Send failed error

I am witnessing send failed error from gaiad log.
It occur with one or several peers at the same time.

For each peer, error count can be up to 30000 times in an hour. When concentrated, several peer can cause up to more than 200 errors in 1 second.

Send failed occuring peer changes over time. I saw more than 20 peers causing this error so it is not node specific problem I guess. More like a structural problem of gaiad software.

During the error messages, the origin(who occured send failed error) and victim had no issue with their hardware resources including cpu/ram/traffic/maxpeernum/etc.

I can suspect two problems in gaiad software or its configure.

  1. too much attemp to send data to specific peer although the sending is failing repeatedly.
  2. receiver’s mempool is too small compared to its strong hardware.

Let’s discuss further on this topic and get over this together.

1 Like

We are seeing these as well. Coincidentally, I have just created an issue to get better Prometheus metrics. One of them (tendermint_p2p_peer_pending_transmit_bytes) would help pinpoint lagging peers easily, without the wall of text.
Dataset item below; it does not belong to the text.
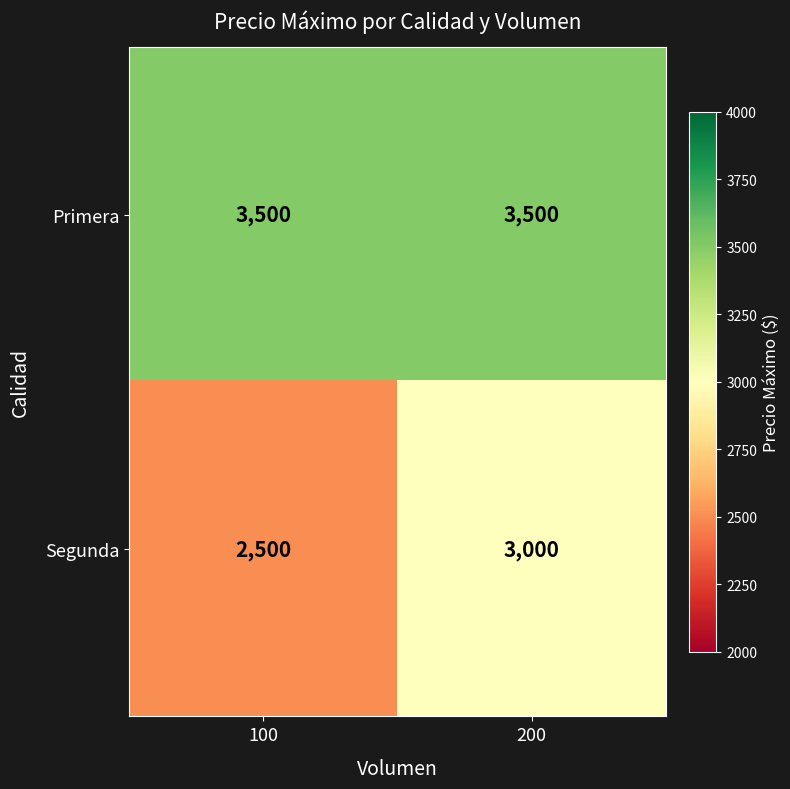

The value of Segunda at 100 is 2500. True or false?

True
It might still make good sense to log this, but I think it might make better sense to give up quickly on the peer. Say, disconnect immediately and then increase a counter (perhaps persisted in addrbook) that tracks how many times this happened. The likelyhood of connecting to this peer should then decrease as this counter increases (so new peers candidates should be ordered by counter, desc)

3 Likes

I really like the idea of better prom metrics. Where is that issue?

1 Like